Для всякого, кто следит за проблемами преемственности авторитарных правлений на территории бывшего СССР, подоплека закона очевидна. Это ответ на «киргизский кейс»
Пока в Америке немножко определился будущий президент, в России он немножко разопределился.
Две новости, вероятно, совпали случайно, но создали кумулятивный эффект и внятный сюжет. Во-первых, сенсационная публикация о паркинсоне Путина, и во-вторых, законопроект о гарантиях уголовного непреследования Путина после того, как он оставит свой пост.
Что касается первой, то относиться к ней следует сугубо аналитически. Не думать, правда это или нет, а размышлять над контекстом ее правдоподобия. Владимир Путин, действительно, не выглядит живчиком, его старение очень заметно (что биологически нормально), давно обсуждается некоторая неестественность поз, которые он принимает во время выступлений. Но главное, что будет поддерживать живучесть темы болезни Путина в медийном пространстве, это не реальная фактура этой болезни, а отсутствие каких-то иных внятных повесток для обсуждения по поводу Путина.
Что ты можешь обсуждать в связи с Путиным? Уйдет ли он в 2024 году или уйдет раньше по болезни, или, наоборот, будет править до 2036 или 2048 года, потому что теоретически медицина может обеспечить это. Все остальное про Путина известно. И в этом главная проблема его здоровья в медийном смысле. В том, что больше нечего обсуждать, кроме того, когда он уйдет.
В 2012 г., когда он выглядел тоже отчасти списанным политическим материалом, Путин сумел удивить нас и мир аннексией Крыма. Сумеет ли он еще раз пойти на такую радикализацию или — наоборот — резкий разворот курса? Но без этого все только и будут говорить о его здоровье и о том, когда он уйдет.
Эта проблема «вакуума повестки», отразившаяся в новости о паркинсоне Путина, наложилась на действительно любопытную новость о новом законопроекте Бима и Бома российской диктатуры Клишас и Крашенинникова. Речь там идет о том, что нельзя начать уголовное преследование против бывшего президента никаким образом.
Законопроект предусматривает, что для того, чтобы начать, к примеру, преследование бывшего президента в неуплате налогов, нужно согласие двух третей Думы и СФ, Верховного суда и Конституционного суда. То есть отменить конституционный закон Российской Федерации гораздо проще, чем спросить у бывшего президента, куда он дел пол миллиона долларов.

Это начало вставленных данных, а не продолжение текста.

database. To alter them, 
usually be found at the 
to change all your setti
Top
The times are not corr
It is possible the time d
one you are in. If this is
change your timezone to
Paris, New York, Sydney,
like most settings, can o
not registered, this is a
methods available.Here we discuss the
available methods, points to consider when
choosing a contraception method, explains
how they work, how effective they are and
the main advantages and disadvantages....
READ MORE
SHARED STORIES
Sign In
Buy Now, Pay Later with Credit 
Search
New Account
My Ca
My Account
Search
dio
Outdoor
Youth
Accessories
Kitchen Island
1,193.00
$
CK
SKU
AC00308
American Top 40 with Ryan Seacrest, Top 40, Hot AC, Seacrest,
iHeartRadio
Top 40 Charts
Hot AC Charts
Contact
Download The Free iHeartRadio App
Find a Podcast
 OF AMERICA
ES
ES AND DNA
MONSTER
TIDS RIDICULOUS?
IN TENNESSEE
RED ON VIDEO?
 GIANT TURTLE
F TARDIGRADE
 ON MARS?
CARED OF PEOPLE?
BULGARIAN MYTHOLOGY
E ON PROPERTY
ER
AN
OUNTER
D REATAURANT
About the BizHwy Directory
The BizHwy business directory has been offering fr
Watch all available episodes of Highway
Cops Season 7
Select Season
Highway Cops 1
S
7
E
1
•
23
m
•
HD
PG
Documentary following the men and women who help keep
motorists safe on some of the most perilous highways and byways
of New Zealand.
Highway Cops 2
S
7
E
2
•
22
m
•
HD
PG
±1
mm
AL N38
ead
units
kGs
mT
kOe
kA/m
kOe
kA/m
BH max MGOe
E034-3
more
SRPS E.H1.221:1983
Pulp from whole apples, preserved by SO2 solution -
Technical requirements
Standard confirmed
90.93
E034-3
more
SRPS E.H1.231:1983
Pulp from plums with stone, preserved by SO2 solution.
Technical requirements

Для всякого, кто следит за проблемами преемственности авторитарных правлений на территории бывшего СССР, подоплека закона очевидна. Это ответ на «киргизский кейс». Там президент назначил преемника, но, зная, что все преемники предатели, решил обезопасить себя, попытавшись контролировать преемника через парламентское большинство. Однако это оказалось бесполезной затеей: как только новый президент получил офис и контроль над системой правоприменения (прокуратура и МВД), он стал возбуждать дела против лояльных прошлому президенту депутатов и против него самого, и разбил его армию к черту.
Путинский законопроект очевидно направлен на то, чтобы предотвратить такую ситуацию: расправу с «бывшим» с помощью фиктивных уголовных дел, на что, собственно, и опирается сегодня почти целиком власть самого Путина, как опиралась власть и бывшего киргизского президента. Но что важно для нас: путинский законопроект, действительно, выглядит слишком конкретным, политически эмоциональным и юридически бессмысленным (ну, действительно: почему конституционный суд должен одобрять процедуру выдвижения обвинений против бывшего президента, где здесь конституция?). И потому вступает в резонанс с новостью о путинской «болезни», которая, мол, заставит его вскоре уйти со своего поста.